Management as a communication challenge

When Axel Oreste and his team intervene with a company leader or manager to help them resolve a management irritant, the first step is to make them aware of their communication biases or quirks.

“The leader has a strong identity, but they also have their own reality. They have their own vision of entrepreneurship. They have strengths and weaknesses that are their own. My objective is to understand their biggest problem in their communication, then to make them aware of it.”

For Axel Oreste, management is primarily a communication challenge. The PCM approach opens the door to exploring new ways of doing things.

“Our way of communicating has nothing to do with our strengths and weaknesses. It has nothing to do either with our qualities, our principles, the fact that we’re a cheerful person, introverted, extroverted, etc. Of course, there’s a predominance in the way we think, reflect and interact with the world. However, we have room to maneuver to adopt different attitudes, in different circumstances. When we talk to our children, we smile more than with a colleague, for example.”

A recurring problem for SME leaders? The difficulty in delegating. By choosing their words and attitude better, the exercise can be experienced in a more positive way.

“If you take a negative or annoyed tone, the employee will immediately sense that you don’t want to delegate,” he confides.

In a recent publication, the HR consultant recalled the importance for managers to learn to manage their stress:

“You are the first stress factor for your team. Not the economy. Not the difficult client. You. Because your team doesn’t follow your strategic plan. It follows your state. You want them to stay calm when things heat up? Start by stopping exploding, getting agitated or fleeing at the slightest friction.
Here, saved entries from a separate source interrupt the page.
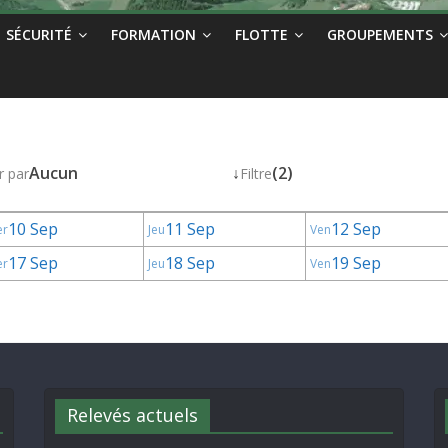
SÉCURITÉ
FORMATION
FLOTTE
GROUPEMENTS
Aucun
↓
(2)
r par
Filtre
10 Sep
11 Sep
12 Sep
er
Jeu
Ven
17 Sep
18 Sep
19 Sep
er
Jeu
Ven
Relevés actuels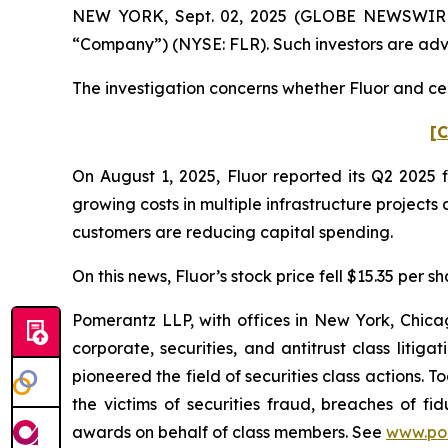
NEW YORK, Sept. 02, 2025 (GLOBE NEWSWIRE) --
“Company”) (NYSE: FLR). Such investors are adv
The investigation concerns whether Fluor and cert
[C
On August 1, 2025, Fluor reported its Q2 2025 
growing costs in multiple infrastructure project
customers are reducing capital spending.
On this news, Fluor’s stock price fell $15.35 per s
Pomerantz LLP, with offices in New York, Chicag
corporate, securities, and antitrust class lit
pioneered the field of securities class actions. T
the victims of securities fraud, breaches of 
awards on behalf of class members. See
www.po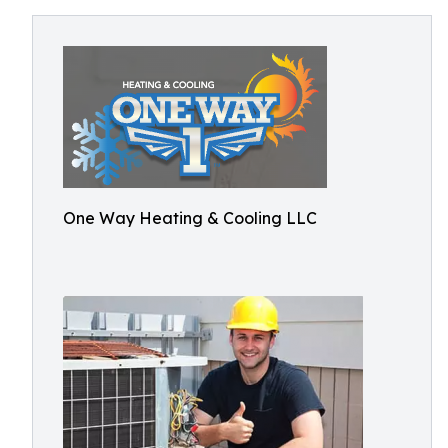
One Way Heating & Cooling LLC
You think you’re piloting your company with your vision. But what people pick up first is your nervous system. A leader self-regulates. Not to play the zen monk. But to offer a reference point.”

Conclusion: if leaders can learn to “see” their stress, if they can learn to “see themselves” interacting with their employees – while avoiding defining themselves by the behaviors they adopt – they will take a big step forward in connecting with their employees and managing to mobilize them.